God is eternal, and we are finite. Therefore, we count our days, and we take a censuses - we count humanity among us.

Ovadiah Sforno, an Italian rabbi of the sixteenth century, goes deeper into the original verse from our parasha:

Our need to conduct a census, to count human beings, stems from the fact that the total number of human beings is not the same each time. Why is that so? Ever since humans became mortal, the number of human beings present in a community is not the same each time they arcounted. In the Garden of Eden, we were meant to live indefinitely. If that were the case, whenever we counted humanity, the number would be same. But the number is not the same each time. Counting, taking a census, is a reminder of our mortality, of our finality, of the precious nature of our lives.

Certainly, this year of counting has brought us face to face with that sense of mortality. At the same time, Sforno enables us to see beyond the challenges of counting.Whenever we count, when we reach a milestone, such as this one year of the pandemic that is upon us, we also have the opportunity to take stock of our blessings.  We have the chance to celebrate our resilience. Here we are, one year later, having never missed a week of Shabbat services since it all began. 52 Shabbatot later: Here We Are.

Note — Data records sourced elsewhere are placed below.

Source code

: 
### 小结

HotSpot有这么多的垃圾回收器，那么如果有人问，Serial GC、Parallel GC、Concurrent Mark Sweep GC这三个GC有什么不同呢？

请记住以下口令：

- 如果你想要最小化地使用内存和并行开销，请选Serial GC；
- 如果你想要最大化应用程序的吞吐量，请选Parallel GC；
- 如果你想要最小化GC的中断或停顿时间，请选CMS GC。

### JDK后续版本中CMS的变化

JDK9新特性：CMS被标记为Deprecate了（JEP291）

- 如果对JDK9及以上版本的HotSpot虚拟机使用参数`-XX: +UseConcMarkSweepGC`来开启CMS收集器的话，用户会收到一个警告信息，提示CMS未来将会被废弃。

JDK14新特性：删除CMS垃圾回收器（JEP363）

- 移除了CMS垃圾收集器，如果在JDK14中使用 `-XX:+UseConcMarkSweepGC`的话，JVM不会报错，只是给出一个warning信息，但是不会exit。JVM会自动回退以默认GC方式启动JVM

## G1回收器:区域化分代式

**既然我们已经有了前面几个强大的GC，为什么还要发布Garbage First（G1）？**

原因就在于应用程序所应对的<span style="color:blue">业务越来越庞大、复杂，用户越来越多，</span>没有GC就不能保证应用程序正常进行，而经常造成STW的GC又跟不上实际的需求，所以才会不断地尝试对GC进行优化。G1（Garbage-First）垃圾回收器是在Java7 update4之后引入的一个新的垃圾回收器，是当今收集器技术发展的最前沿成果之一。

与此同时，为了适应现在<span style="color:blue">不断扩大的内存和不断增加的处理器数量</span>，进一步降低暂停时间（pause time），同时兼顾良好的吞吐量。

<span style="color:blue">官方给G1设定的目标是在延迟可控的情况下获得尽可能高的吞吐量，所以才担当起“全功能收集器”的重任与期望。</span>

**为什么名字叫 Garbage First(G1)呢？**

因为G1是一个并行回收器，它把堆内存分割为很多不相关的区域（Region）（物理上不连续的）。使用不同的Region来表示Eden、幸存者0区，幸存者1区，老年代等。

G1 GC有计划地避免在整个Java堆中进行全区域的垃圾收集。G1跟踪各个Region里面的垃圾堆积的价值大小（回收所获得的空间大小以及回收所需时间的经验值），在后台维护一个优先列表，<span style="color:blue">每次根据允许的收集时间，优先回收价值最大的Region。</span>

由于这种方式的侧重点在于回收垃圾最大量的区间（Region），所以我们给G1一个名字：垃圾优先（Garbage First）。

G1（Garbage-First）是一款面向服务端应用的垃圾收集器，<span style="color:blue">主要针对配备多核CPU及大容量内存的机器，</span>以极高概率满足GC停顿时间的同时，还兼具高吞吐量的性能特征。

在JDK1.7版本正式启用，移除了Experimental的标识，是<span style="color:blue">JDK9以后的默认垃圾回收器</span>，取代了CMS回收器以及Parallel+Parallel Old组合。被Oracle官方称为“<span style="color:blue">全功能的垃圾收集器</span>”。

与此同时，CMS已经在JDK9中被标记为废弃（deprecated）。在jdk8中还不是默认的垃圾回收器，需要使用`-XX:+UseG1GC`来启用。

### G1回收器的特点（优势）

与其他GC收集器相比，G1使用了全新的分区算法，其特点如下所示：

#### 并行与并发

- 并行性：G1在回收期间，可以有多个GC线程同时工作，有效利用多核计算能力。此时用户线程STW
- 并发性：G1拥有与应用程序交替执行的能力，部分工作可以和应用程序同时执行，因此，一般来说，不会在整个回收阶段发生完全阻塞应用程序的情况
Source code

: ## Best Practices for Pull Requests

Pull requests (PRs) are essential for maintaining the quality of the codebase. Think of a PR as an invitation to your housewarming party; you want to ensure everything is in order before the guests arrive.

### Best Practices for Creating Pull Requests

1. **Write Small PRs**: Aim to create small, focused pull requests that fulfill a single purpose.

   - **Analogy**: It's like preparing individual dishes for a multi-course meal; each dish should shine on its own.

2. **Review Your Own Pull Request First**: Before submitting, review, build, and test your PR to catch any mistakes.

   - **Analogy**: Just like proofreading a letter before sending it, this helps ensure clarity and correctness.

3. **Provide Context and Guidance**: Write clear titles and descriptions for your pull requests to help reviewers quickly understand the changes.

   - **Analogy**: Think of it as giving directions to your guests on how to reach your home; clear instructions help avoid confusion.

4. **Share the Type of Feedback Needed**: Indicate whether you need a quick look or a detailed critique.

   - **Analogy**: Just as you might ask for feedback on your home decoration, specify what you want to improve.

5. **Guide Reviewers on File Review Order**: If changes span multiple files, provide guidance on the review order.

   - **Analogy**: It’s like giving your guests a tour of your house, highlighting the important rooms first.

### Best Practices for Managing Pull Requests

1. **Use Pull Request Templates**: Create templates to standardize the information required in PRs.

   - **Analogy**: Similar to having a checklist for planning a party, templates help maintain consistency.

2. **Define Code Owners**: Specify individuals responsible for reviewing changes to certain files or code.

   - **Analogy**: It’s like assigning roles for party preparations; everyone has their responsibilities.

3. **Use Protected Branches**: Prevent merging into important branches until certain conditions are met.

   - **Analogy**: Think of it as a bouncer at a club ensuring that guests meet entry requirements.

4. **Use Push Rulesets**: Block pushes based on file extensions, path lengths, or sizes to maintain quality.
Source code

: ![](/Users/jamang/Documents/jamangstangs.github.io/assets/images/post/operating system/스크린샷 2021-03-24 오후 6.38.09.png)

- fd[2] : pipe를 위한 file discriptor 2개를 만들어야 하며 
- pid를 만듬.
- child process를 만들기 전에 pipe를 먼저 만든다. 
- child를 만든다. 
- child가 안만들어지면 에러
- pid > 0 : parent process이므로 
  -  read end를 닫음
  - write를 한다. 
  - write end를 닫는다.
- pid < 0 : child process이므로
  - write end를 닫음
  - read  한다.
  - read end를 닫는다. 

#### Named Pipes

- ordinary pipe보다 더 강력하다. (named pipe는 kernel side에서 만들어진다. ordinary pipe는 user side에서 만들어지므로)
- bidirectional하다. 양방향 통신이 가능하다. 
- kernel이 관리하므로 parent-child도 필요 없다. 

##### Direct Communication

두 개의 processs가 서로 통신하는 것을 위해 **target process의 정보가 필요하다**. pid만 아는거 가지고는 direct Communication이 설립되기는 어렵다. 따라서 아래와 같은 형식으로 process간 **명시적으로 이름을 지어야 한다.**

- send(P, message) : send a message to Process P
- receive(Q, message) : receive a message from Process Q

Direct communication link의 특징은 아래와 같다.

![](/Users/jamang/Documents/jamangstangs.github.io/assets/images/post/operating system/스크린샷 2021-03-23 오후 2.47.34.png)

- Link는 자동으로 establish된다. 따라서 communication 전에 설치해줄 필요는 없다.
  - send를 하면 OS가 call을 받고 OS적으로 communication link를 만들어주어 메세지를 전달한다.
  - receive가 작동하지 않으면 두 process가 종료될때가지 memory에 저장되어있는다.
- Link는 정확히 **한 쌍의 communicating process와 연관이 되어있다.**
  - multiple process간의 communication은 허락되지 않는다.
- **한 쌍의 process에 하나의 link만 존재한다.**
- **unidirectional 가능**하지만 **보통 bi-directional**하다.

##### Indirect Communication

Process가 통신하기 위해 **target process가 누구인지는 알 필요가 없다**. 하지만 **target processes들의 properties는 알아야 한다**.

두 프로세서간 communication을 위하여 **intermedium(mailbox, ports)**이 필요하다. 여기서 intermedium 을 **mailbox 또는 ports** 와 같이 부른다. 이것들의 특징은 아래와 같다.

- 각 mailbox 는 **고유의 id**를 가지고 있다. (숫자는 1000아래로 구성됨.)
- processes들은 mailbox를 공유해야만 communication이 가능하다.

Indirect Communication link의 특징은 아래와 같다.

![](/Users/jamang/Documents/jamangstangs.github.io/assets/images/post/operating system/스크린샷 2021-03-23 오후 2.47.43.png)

And our numbers, our census, those among us, are strong, too! Each of those 52 weeks, we’ve been so blessed to have 40, 50, 60 people logging on to join in prayer and community with us from around the Berkshires and all over the country.

Teach us to number our days, that we may acquire a heart of wisdom.

As we continue to count and quantify, to number and reflect, let us remember the power of stopping to recognize these moments and milestones, to know that even in our struggles and challenges, our community is vibrant and strong. That is something we cannot count in numbers, in tens or thousands or percentages or years. That is the uncountable, ineffable essence of who we are as individuals, as a Temple, as a community, and as a world. Resilient and strong.